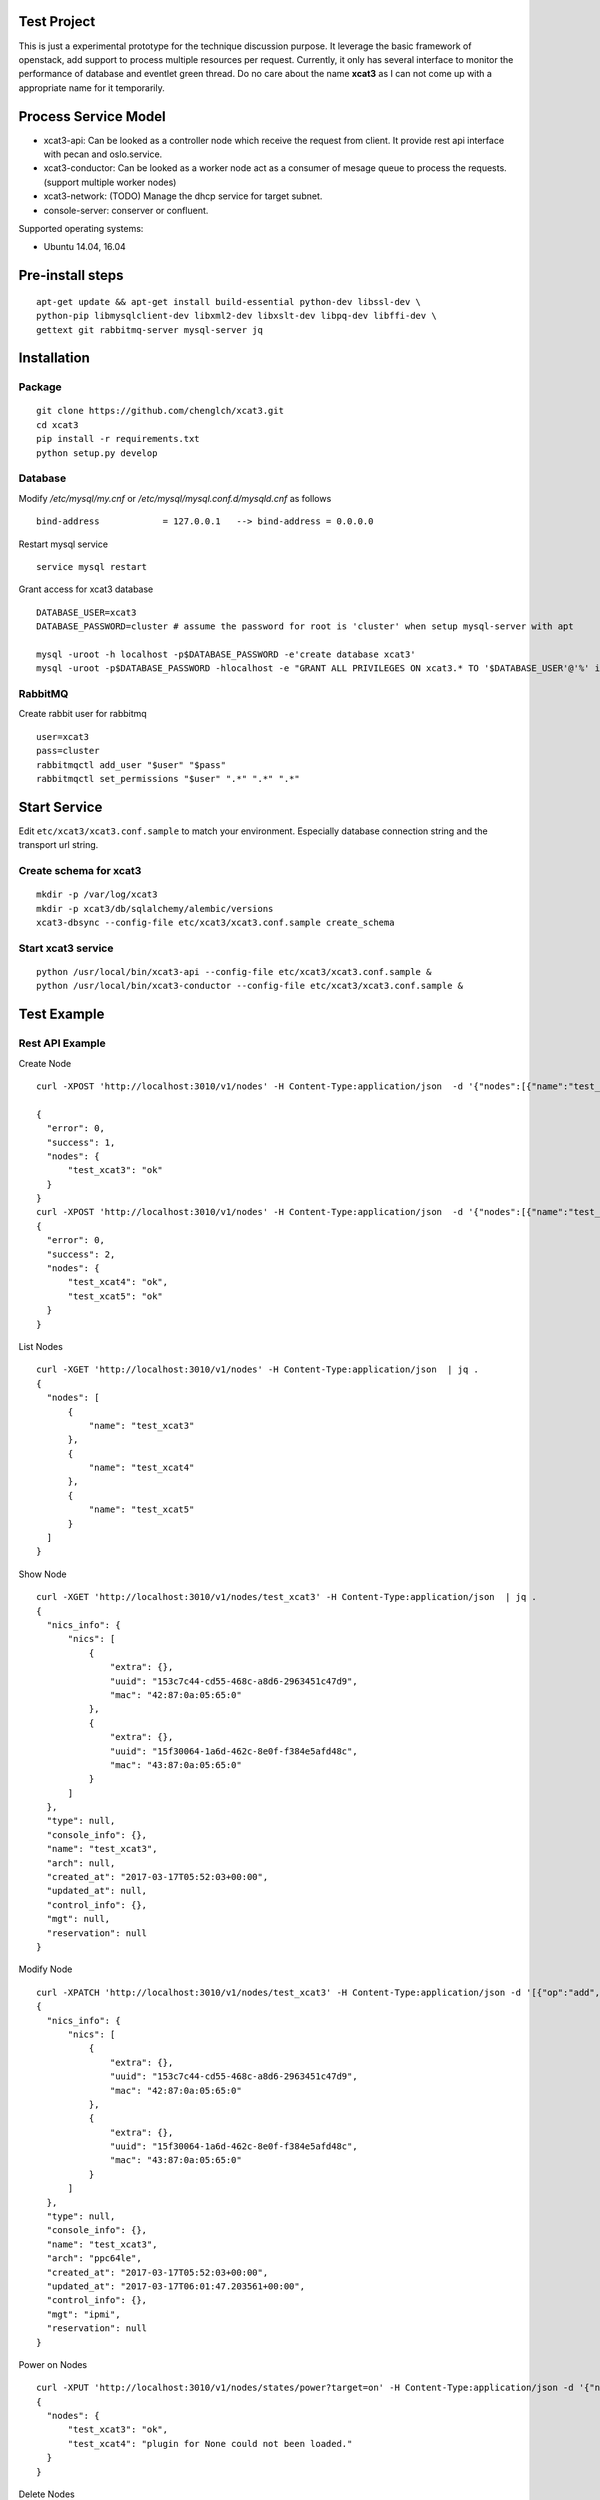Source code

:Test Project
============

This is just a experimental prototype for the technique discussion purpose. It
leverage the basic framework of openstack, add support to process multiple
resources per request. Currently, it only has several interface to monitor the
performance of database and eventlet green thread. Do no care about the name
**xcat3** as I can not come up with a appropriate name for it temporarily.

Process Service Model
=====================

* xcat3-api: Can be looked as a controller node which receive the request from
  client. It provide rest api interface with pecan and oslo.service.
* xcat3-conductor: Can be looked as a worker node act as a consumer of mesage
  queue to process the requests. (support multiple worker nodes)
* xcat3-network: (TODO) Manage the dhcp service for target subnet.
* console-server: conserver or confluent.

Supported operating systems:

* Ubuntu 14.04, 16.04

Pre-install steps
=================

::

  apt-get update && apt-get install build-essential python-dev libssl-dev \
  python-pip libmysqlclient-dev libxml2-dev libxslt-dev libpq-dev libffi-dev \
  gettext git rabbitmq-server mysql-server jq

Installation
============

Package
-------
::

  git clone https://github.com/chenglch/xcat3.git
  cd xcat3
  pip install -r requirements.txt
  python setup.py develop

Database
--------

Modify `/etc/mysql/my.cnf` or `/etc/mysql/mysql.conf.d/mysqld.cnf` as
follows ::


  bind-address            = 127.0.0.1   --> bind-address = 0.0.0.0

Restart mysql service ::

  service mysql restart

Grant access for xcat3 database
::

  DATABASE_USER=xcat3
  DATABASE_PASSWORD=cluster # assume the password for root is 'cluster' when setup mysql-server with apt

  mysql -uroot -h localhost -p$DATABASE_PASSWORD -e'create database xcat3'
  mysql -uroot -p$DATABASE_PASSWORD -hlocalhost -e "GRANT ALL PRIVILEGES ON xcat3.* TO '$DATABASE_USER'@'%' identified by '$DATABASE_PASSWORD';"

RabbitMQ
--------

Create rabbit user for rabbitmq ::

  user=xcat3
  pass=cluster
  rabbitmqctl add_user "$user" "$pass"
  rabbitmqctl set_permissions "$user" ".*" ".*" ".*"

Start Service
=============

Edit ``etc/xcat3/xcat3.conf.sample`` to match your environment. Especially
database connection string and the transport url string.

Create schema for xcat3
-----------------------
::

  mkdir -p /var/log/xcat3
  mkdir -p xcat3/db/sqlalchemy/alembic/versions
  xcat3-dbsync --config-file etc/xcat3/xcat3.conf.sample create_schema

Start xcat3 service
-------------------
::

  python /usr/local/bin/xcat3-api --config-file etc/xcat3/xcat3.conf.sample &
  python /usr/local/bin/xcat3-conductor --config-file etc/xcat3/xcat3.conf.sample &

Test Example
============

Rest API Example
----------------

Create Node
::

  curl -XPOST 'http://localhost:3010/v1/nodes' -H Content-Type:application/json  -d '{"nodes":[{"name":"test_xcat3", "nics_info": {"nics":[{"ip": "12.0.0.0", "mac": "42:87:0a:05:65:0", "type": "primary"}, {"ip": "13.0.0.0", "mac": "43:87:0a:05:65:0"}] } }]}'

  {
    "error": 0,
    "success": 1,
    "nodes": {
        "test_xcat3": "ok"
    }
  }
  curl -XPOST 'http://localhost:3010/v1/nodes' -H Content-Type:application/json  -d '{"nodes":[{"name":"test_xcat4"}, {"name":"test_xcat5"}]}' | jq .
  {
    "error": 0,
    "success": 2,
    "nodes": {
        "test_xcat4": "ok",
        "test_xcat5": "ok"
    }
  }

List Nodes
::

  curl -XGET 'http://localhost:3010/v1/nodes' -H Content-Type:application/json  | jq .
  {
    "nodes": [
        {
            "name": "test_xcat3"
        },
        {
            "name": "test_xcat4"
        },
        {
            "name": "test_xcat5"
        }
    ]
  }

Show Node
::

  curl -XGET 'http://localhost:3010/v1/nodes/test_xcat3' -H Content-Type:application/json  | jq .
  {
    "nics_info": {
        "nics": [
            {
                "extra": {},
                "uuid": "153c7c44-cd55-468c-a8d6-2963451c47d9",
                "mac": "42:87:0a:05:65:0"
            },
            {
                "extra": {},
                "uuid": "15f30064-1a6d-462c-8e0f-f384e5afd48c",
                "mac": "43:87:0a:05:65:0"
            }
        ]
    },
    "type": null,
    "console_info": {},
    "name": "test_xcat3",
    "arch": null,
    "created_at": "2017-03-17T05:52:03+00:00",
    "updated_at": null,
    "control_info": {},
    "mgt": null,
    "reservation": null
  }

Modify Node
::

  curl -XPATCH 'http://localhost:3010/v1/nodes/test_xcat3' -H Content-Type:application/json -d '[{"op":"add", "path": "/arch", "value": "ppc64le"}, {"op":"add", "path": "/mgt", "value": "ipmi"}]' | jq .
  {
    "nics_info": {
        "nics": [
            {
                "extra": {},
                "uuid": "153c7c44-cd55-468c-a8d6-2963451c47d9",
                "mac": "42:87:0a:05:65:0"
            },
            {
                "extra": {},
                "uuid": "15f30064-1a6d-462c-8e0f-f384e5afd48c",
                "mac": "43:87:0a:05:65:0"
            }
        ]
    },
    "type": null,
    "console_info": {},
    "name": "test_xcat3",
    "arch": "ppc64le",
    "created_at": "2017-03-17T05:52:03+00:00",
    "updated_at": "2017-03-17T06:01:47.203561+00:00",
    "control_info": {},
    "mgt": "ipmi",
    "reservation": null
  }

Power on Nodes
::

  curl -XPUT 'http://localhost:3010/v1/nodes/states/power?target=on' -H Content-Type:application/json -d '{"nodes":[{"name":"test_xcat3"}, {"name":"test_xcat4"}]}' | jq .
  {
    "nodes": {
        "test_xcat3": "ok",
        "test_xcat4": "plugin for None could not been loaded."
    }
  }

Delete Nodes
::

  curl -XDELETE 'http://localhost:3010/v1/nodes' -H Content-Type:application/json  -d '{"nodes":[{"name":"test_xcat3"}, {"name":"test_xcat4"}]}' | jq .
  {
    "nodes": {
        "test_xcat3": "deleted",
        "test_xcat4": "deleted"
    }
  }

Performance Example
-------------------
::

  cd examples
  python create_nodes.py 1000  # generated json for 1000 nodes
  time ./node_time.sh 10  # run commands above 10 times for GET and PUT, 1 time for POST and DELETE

━━━━━━━━━━

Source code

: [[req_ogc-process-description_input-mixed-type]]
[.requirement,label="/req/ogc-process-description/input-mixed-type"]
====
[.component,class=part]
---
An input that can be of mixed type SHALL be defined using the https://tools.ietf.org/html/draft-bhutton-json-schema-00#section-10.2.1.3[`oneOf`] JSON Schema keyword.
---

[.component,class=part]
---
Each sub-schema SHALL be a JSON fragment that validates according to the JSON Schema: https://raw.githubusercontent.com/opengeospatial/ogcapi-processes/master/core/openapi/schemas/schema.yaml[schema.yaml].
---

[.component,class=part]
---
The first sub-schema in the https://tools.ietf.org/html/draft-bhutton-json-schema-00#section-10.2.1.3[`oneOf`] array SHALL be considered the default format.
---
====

━━━━━━━━━━

◆ To do: Repeat, word for word, the lines above between the line holding "DATABASE_USER=xcat3" and the line holding "pass=cluster", inclusive; omit everything else.

◆ Expected answer:
  DATABASE_USER=xcat3
  DATABASE_PASSWORD=cluster # assume the password for root is 'cluster' when setup mysql-server with apt

  mysql -uroot -h localhost -p$DATABASE_PASSWORD -e'create database xcat3'
  mysql -uroot -p$DATABASE_PASSWORD -hlocalhost -e "GRANT ALL PRIVILEGES ON xcat3.* TO '$DATABASE_USER'@'%' identified by '$DATABASE_PASSWORD';"

RabbitMQ
--------

Create rabbit user for rabbitmq ::

  user=xcat3
  pass=cluster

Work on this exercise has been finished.